The Obama Administration downplaying of Christians in the refugee crisis is based on its fear such support would be viewed and used by Daesh [ISI or ISIL]. Or that it might be considered in the U.S. as part of the argument of “the clash of civilizations”. As in his earliest public Mideast pronouncements, Obama has argued inordinately supposed “Islamohobia” and antagonism toward American Moslems and the world Islamic community. But the reluctance to take on the issue goes back to the Bush Administration when Condoleezza Rice told a refugee aid official the White House did not intervene in ‘‘sectarian’’ issues.

 

It’s also true that Mideast Christians, generally, suffered less under the former autocratic regimes – including Sadam Hussein’s Iraq – than they have under their successors which often have a strong Muslim cast. Syrian Christians, for example, tended to stay loyal to Basher al-Assad rather than join the originally peaceful opponents of his bloody regime. The various Christian sects, some “in communion” with the Roman Catholic Chruch, others related to Eastern Orthodoxy, and others unique to the region and India, do not want to give up their ancient claims to their historic homes.

But having said all this, the toll of Christians in the region has been horrendous.
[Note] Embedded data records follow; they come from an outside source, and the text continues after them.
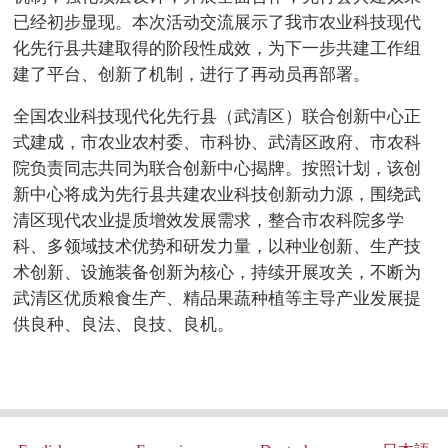
已经初步显现。本次活动交流展示了我市农业科技现代
化先行县共建取得的阶段性成效，为下一步共建工作组
建了平台、创新了机制，进行了再动员再部署。
全国农业科技现代化先行县（武清区）联合创新中心正
式建成，市农业农村委、市科协、武清区政府、市农科
院负责同志共同为联合创新中心揭牌。按照计划，该创
新中心将成为先行县共建农业科技创新动力源，围绕武
清区现代农业提质增效发展需求，整合市农科院多学
科、多领域技术优势和研发力量，以种业创新、生产技
术创新、设施装备创新为核心，持续开展攻关，不断为
武清区优质粮食生产、精品果蔬种植等主导产业发展提
供良种、良法、良技、良机。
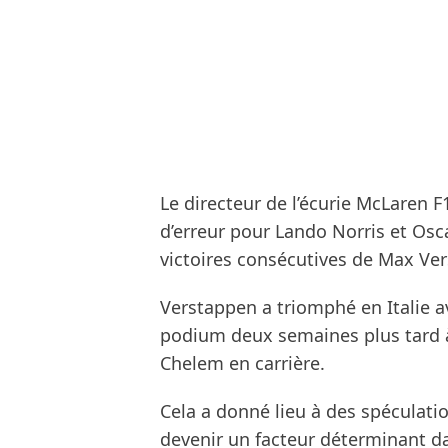
Le directeur de l’écurie McLaren F
d’erreur pour Lando Norris et Oscar
victoires consécutives de Max Ve
Verstappen a triomphé en Italie 
podium deux semaines plus tard 
Chelem en carrière.
Cela a donné lieu à des spéculati
devenir un facteur déterminant dans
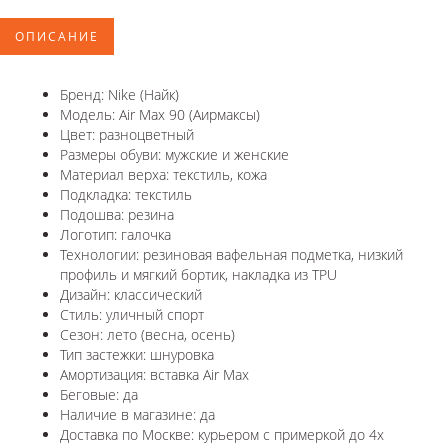
ОПИСАНИЕ
Бренд: Nike (Найк)
Модель: Air Max 90 (Аирмаксы)
Цвет: разноцветный
Размеры обуви: мужские и женские
Материал верха: текстиль, кожа
Подкладка: текстиль
Подошва: резина
Логотип: галочка
Технологии: резиновая вафельная подметка, низкий
профиль и мягкий бортик, накладка из TPU
Дизайн: классический
Стиль: уличный спорт
Сезон: лето (весна, осень)
Тип застежки: шнуровка
Амортизация: вставка Air Max
Беговые: да
Наличие в магазине: да
Доставка по Москве: курьером с примеркой до 4х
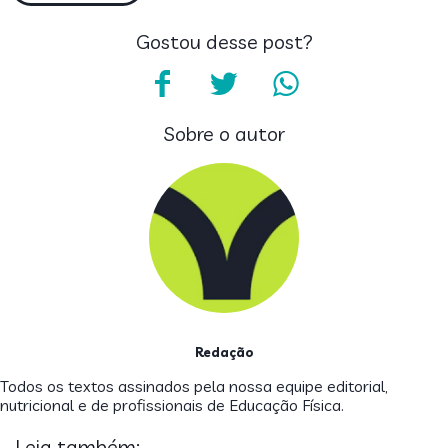
Gostou desse post?
Sobre o autor
Redação
Todos os textos assinados pela nossa equipe editorial,
nutricional e de profissionais de Educação Física.
Leia também:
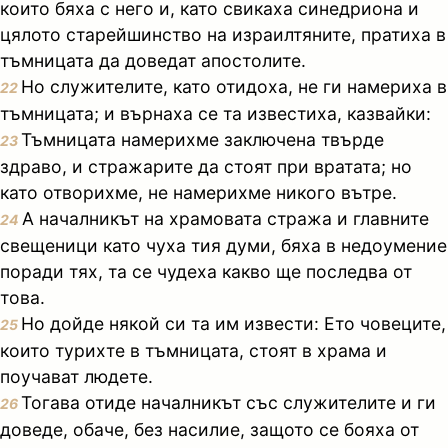
които бяха с него и, като свикаха синедриона и
цялото старейшинство на израилтяните, пратиха в
тъмницата да доведат апостолите.
Но служителите, като отидоха, не ги намериха в
22
тъмницата; и върнаха се та известиха, казвайки:
Тъмницата намерихме заключена твърде
23
здраво, и стражарите да стоят при вратата; но
като отворихме, не намерихме никого вътре.
А началникът на храмовата стража и главните
24
свещеници като чуха тия думи, бяха в недоумение
поради тях, та се чудеха какво ще последва от
това.
Но дойде някой си та им извести: Ето човеците,
25
които турихте в тъмницата, стоят в храма и
поучават людете.
Тогава отиде началникът със служителите и ги
26
доведе, обаче, без насилие, защото се бояха от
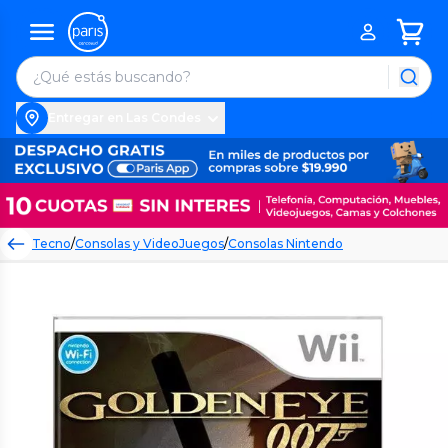
Entregar en Las Condes
Tecno
/
Consolas y VideoJuegos
/
Consolas Nintendo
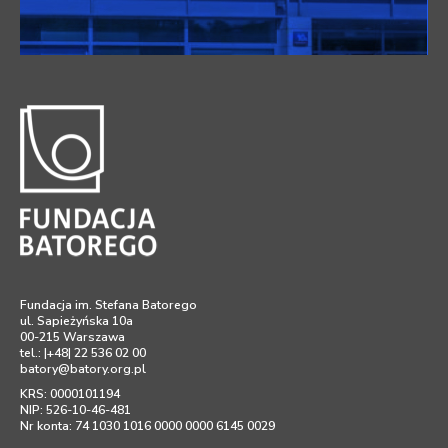
Fundacja im. Stefana Batorego
ul. Sapieżyńska 10a
00-215 Warszawa
tel.: |+48| 22 536 02 00
batory@batory.org.pl
KRS: 0000101194
NIP: 526-10-46-481
Nr konta: 74 1030 1016 0000 0000 6145 0029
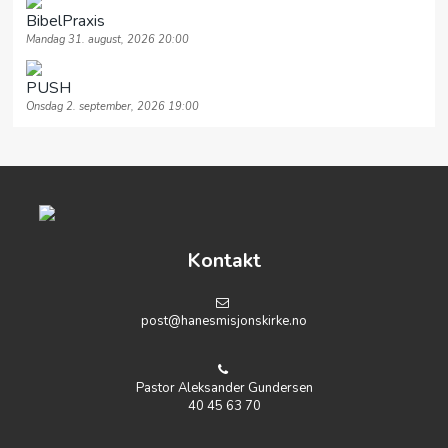
BibelPraxis
Mandag 31. august, 2026 20:00
PUSH
Onsdag 2. september, 2026 19:00
Kontakt
post@hanesmisjonskirke.no
Pastor Aleksander Gundersen
40 45 63 70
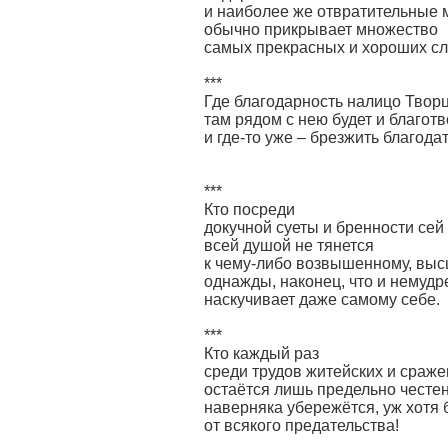
и наиболее же отвратительные
обычно прикрывает множество
самых прекрасных и хороших сл
***
Где благодарность налицо Творц
там рядом с нею будет и благот
и где-то уже – брезжить благод
***
Кто посреди
докучной суеты и бренности сей
всей душой не тянется
к чему-либо возвышенному, выс
однажды, наконец, что и немудр
наскучивает даже самому себе.
***
Кто каждый раз
среди трудов житейских и сраж
остаётся лишь предельно честен
наверняка убережётся, уж хотя 
от всякого предательства!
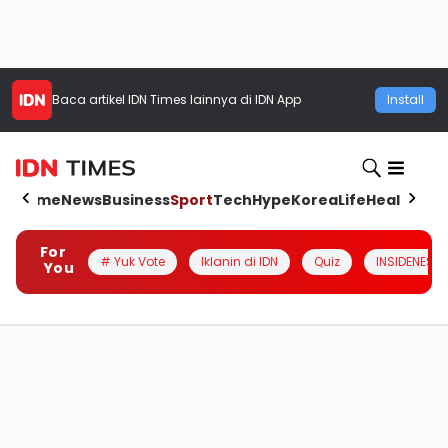
Baca artikel
IDN Times
lainnya di IDN App
Install
Home
News
Business
Sport
Tech
Hype
Korea
Life
Health
Aut
For
# Yuk Vote
Iklanin di IDN
Quiz
INSIDENESIA
You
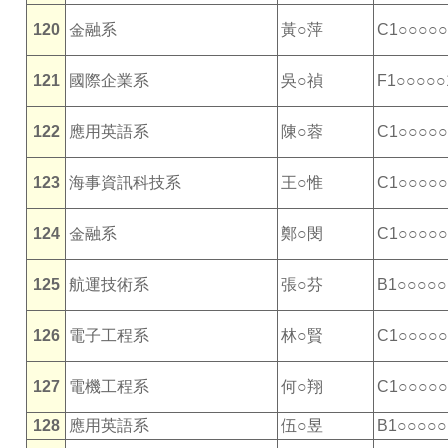
120
金融系
黃○萍
C1○○○○○
121
國際企業系
吳○禎
F1○○○○○
122
應用英語系
陳○蓉
C1○○○○○
123
海事資訊科技系
王○惟
C1○○○○○
124
金融系
鄭○閔
C1○○○○○
125
航運技術系
張○芬
B1○○○○○
126
電子工程系
林○賢
C1○○○○○
127
電機工程系
何○翔
C1○○○○○
128
應用英語系
伍○昱
B1○○○○○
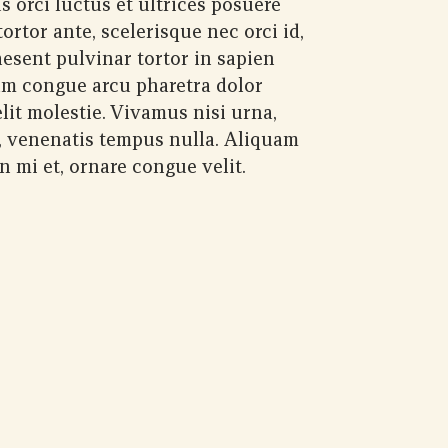
s orci luctus et ultrices posuere
ortor ante, scelerisque nec orci id,
aesent pulvinar tortor in sapien
m congue arcu pharetra dolor
lit molestie. Vivamus nisi urna,
, venenatis tempus nulla. Aliquam
in mi et, ornare congue velit.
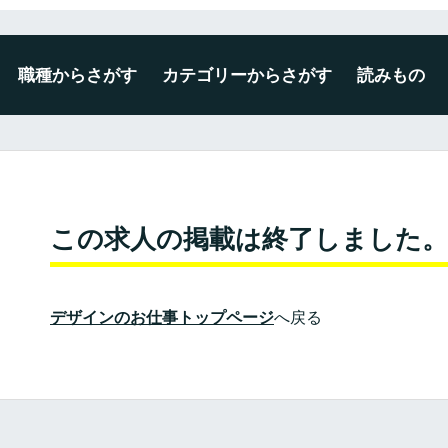
職種からさがす
カテゴリーからさがす
読みもの
デザイナー
エンジニア
ディレクター・プロデューサー
企画・マーケティング
編集・ライター
広報・事務・その他
未経験・新卒可
広告・出版・印刷
プロダクト・雑貨
空間・ディスプレイ
建築・インテリア
WEB・ゲーム・アプリ
映像・写真・アニメーション
ファッション・テキスタイル
この求人の掲載は終了しました。
デザインのお仕事トップページ
へ戻る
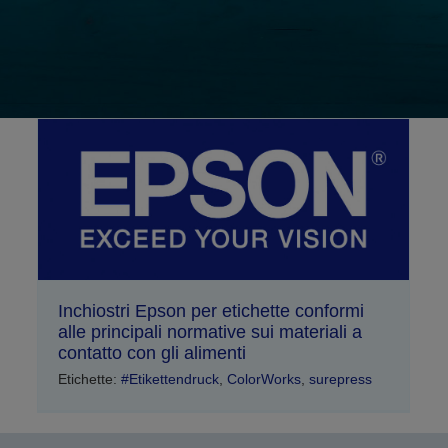
Inchiostri Epson per etichette conformi
alle principali normative sui materiali a
contatto con gli alimenti
Etichette:
#Etikettendruck
,
ColorWorks
,
surepress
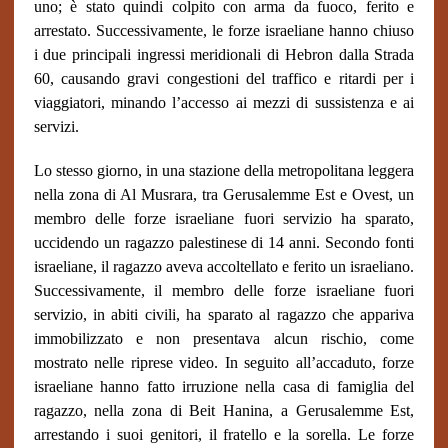
uno; è stato quindi colpito con arma da fuoco, ferito e
arrestato. Successivamente, le forze israeliane hanno chiuso
i due principali ingressi meridionali di Hebron dalla Strada
60, causando gravi congestioni del traffico e ritardi per i
viaggiatori, minando l’accesso ai mezzi di sussistenza e ai
servizi.
Lo stesso giorno, in una stazione della metropolitana leggera
nella zona di Al Musrara, tra Gerusalemme Est e Ovest, un
membro delle forze israeliane fuori servizio ha sparato,
uccidendo un ragazzo palestinese di 14 anni. Secondo fonti
israeliane, il ragazzo aveva accoltellato e ferito un israeliano.
Successivamente, il membro delle forze israeliane fuori
servizio, in abiti civili, ha sparato al ragazzo che appariva
immobilizzato e non presentava alcun rischio, come
mostrato nelle riprese video. In seguito all’accaduto, forze
israeliane hanno fatto irruzione nella casa di famiglia del
ragazzo, nella zona di Beit Hanina, a Gerusalemme Est,
arrestando i suoi genitori, il fratello e la sorella. Le forze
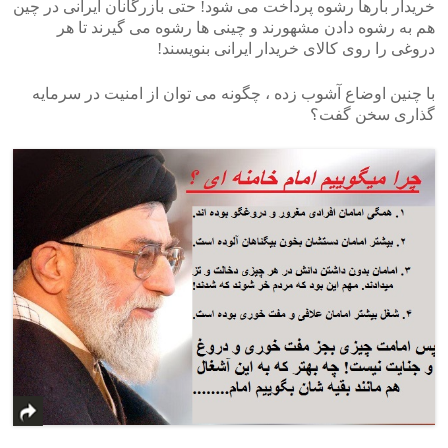
خریدار بارها رشوه پرداخت می شود! حتی بازرگانان ایرانی در چین
هم به رشوه دادن مشهورند و چینی ها رشوه می گیرند تا هر
دروغی را روی کالای خریدار ایرانی بنویسند!
با چنین اوضاع آشوب زده ، چگونه می توان از امنیت در سرمایه
گذاری سخن گفت؟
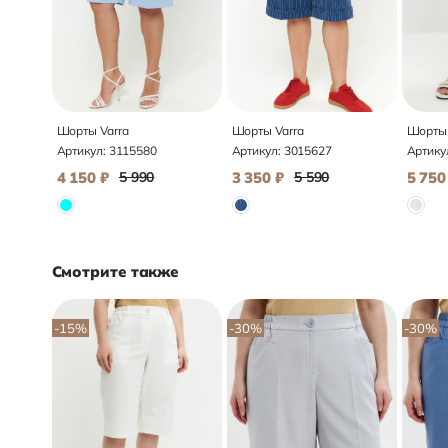
Шорты Varra
Шорты Varra
Шорты 
Артикул:
3115580
Артикул:
3015627
Артику
4 150
₽
5 990
3 350
₽
5 590
5 750
Смотрите также
-15
%
-30
%
-30
%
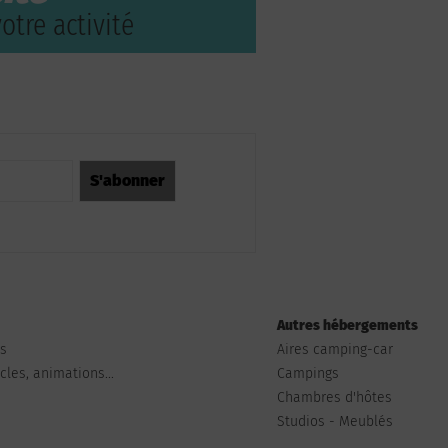
otre activité
Autres hébergements
ts
Aires camping-car
les, animations...
Campings
Chambres d'hôtes
Studios - Meublés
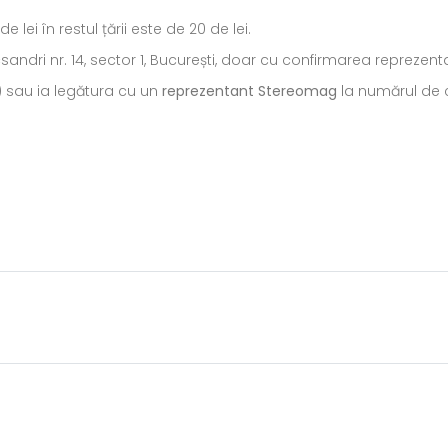
ei în restul țării este de 20 de lei.
ecsandri nr. 14, sector 1, București, doar cu confirmarea repreze
) sau ia legătura cu un
reprezentant Stereomag
la numărul de c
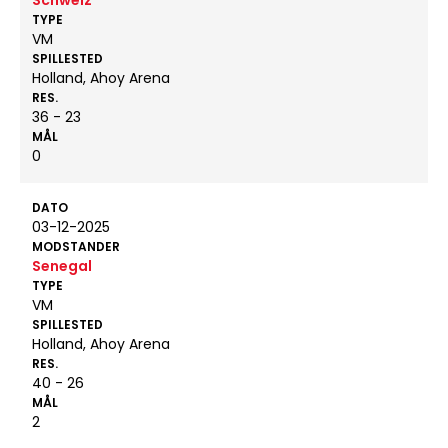
Schweiz
TYPE
VM
SPILLESTED
Holland, Ahoy Arena
RES.
36 - 23
MÅL
0
DATO
03-12-2025
MODSTANDER
Senegal
TYPE
VM
SPILLESTED
Holland, Ahoy Arena
RES.
40 - 26
MÅL
2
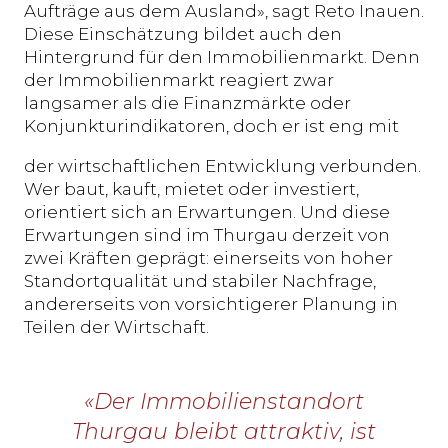
Aufträge aus dem Ausland», sagt Reto Inauen.
Diese Einschätzung bildet auch den
Hintergrund für den Immobilienmarkt. Denn
der Immobilienmarkt reagiert zwar
langsamer als die Finanzmärkte oder
Konjunkturindikatoren, doch er ist eng mit
der wirtschaftlichen Entwicklung verbunden.
Wer baut, kauft, mietet oder investiert,
orientiert sich an Erwartungen. Und diese
Erwartungen sind im Thurgau derzeit von
zwei Kräften geprägt: einerseits von hoher
Standortqualität und stabiler Nachfrage,
andererseits von vorsichtigerer Planung in
Teilen der Wirtschaft.
«Der Immobilienstandort
Thurgau bleibt attraktiv, ist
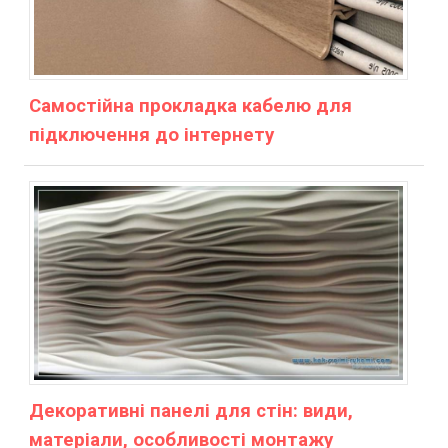
Самостійна прокладка кабелю для
підключення до інтернету
Декоративні панелі для стін: види,
матеріали, особливості монтажу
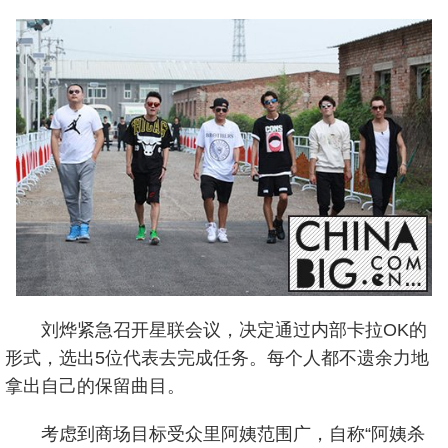
刘烨紧急召开星联会议，决定通过内部卡拉OK的
形式，选出5位代表去完成任务。每个人都不遗余力地
拿出自己的保留曲目。
考虑到商场目标受众里阿姨范围广，自称“阿姨杀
In many instances Daesh has simply beheaded locals where it has taken over traditional Christian villages. These ethnicities date back thousands of years even preceding their conversion as the earliest followers of Christ. They have been given the choice of converting, death flight, or paying jizya, a special tax on “followers of the book”, that is, Christians, Jews and Zoroastrians.

Obama did get around to referring to Christian and other minorities last fall when he said ‘‘we cannot allow these communities to be driven from their ancient homelands.’’ And when Daesh threatened to eradicate the Yazidis, an ancient syncretic sect combining elements of the region’s major religions, the U.S. beat back the terrorists with intensive bombing and Special Forces intervention.

But proposals to permit a large entry of Mideast Christians has been denounced as a violation of the constitution prohibition against religious favoritism. But in fact admission of refugees has often been based on a particular ethnic group targeted by oppressors abroad. And in this instance Christians constitute such a group.

The argument that more forceful rhetoric and more specific Christians worldwide, but particularly in the Mideast, must be made. The charge of “crusaders” – distorted as it is in all aspects – by Daesh and other Islamic terrorists should not be an excuse for not taking up the cudgels for an important and generally neglected human rights cause.